=== Text segment ===
Re: [Zope-dev] NEO High Performance Distributed Fault Tolerant ZODB Storage

7 Apr 2010

      Le mardi 6 avril 2010 18:54:24, Jim Fulton a écrit :
...
Is there a document you can point to that provide a description of the
approach used?
A document is in the works, in the while I'll try to describe the architecture 
briefly (should be readable to people knowing a bit about TPC) and give some 
typical use cases.

NEO is distributed, with different types of nodes involved.
The 3 main types are:
- Client nodes: what gets embedded in any application using NEO, so typically
  Zope + ZODB
- Master nodes: one of them gets elected (to become the "primary master node",
  other becoming "secondary master nodes"). The primary handles all
  centralised tasks, such as:
  - oid/tid generation
  - cluster consistency checking (high level: "is there enough nodes to cover
    all data")
  - broadcasting cluster changes to all nodes (new storage node, storage node
    getting disconnected, etc)
  When a primary master falls, secondaries take over by restarting an
  election.
  There is no persistent data on a master node, asides from its configuration
  (the name of the NEO cluster it belongs to, the addresses of other master
  nodes and its own listening address)
- Storage nodes: they "contain" object data, stored & accessed through them
  and ultimately stored in a local storage backend (MySQL currently, but all
  NEO really needs is something which can guarantee some atomicity and limited
  index lookups)

Other nodes (existing or planned) are:
- Admin node
  Cluster monitoring (human-level: book-keeping of cluster health)
- Control command
  Administrator CLI tool to trigger cluster actions.
  Technical note: for now, it uses the admin node as a stepping stone in all
  cases, though it could be avoided in some cases.
- Backup node
  Very similar technically to a storage node, but only dumping data out of
  storage nodes, and being a CLI tool, probably not a daemon (not implemented
  yet).

Remarks:
- there is currently no security in NEO (cryptography/authentication)
- expected cluster size is of around 1000 (client + storage) nodes, probably
  more (depends on the node type ratio and usage pattern)

Some sample use cases:
"Client wants data"
Client connects to the primary master node (happens once upon startup,
and again if primary master dies). During the initial handshake, the client 
receives the "partition table", which tells him which storage nodes are part 
of the cluster and which one contains which object. Then, client connects to 
one of the storage nodes which is expected to contain desired data, and asks 
it to be served.

"Client wants to commit"
Client is already known to cluster and enters TPC in ZODB: it sends object 
data to all candidate storage (known by looking up in its partition table) for 
each object. Those storage locally handle locking at object level, a write 
lock being taken upon such data transmission. Once the "store" phase is over, 
vote phase starts and the vote results depends on storage refusing data (base 
version of object not being the latest one at commit time, etc), resulting in 
conflict resolution, and ultimately in ConflictError exception.
Then the client notified the primary master of ZODB decision (finish or 
abort), which in turn asks all involved storage nodes to make changes 
persistent or trash them (releasing object-level write locks).
If it chose to finish, involved storage take a read lock on objects ("barrier"
===
» Task 1
Reproduce the NEO message starting at "- Storage nodes: they" and ending at "index lookups)", swapping "MySQL" for "PostgreSQL".
» Task 2
Write a continuation of the NEO message from the point where it stops.
The listing has nothing to do with the NEO message.
=== Supplied information ===
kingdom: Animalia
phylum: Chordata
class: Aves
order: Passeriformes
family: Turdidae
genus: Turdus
===
» Output 1
- Storage nodes: they "contain" object data, stored & accessed through them
  and ultimately stored in a local storage backend (PostgreSQL currently, but all
  NEO really needs is something which can guarantee some atomicity and limited
  index lookups)

» Output 2
kind of use), answer master that they are done acquiring this lock. In turn, 
master asks them to release all locks (barrier effect is achieved, write lock 
get released to allow further transactions) and send invalidation requests to 
all clients.

"New storage enters cluster"
When a storage node enters an existing (and working) cluster, it will be 
assigned to some partitions, in order to achieve load balancing. It will by 
itself connect to storage nodes having data for those partitions, and start 
replicating them. Those partitions might or might not be ultimately be dropped 
from their original container nodes, depending on the data replication 
constraints (how many copy of those partitions exist in the whole cluster).

"Storage dies"
When a storage dies (disconnected, or request timeout), it is set as 
"temporarily down" in primary master partition table (change which is then 
broadcast to all other nodes). it means that the storage node might still have 
its data, but is currently unavailable. If the lost storage contained the last 
copy of any partition, the cluster lost a part of its content: it asks all 
nodes to interrupt service (they stay running, but refuse to serve further 
requests until the cluster gets back to a running state).
Note that currently, loosing a storage doesn't trigger automatically the 
symmetric action to adding a storage node: partitions are not added to 
existing nodes. It can only be triggered by manual action, via the admin node 
and its command line tool. This was chosen to avoid seeing the cluster waste 
time balancing data over and over if a node starts flapping, and could be made 
configurable.

"Storage comes back"
When a storage comes back to life (after a power failure or whatever), it asks 
other storage nodes for the transactions it missed, and replicate them.
...
That's unfortunate.  Why not a less restrictive license?
Because we have several FSF members in Nexedi, so we use the GPL for all our 
products (with very few exceptions, notably monkey-patches reusing code under 
different licenses).
...
These seem to be very high level.
You provide a link to the source, which is rather low level.
Anything in between?
You mean, a presentation of NEO (maybe what I wrote above would fit) ?
Or on the "write scalable Zope application" topic ?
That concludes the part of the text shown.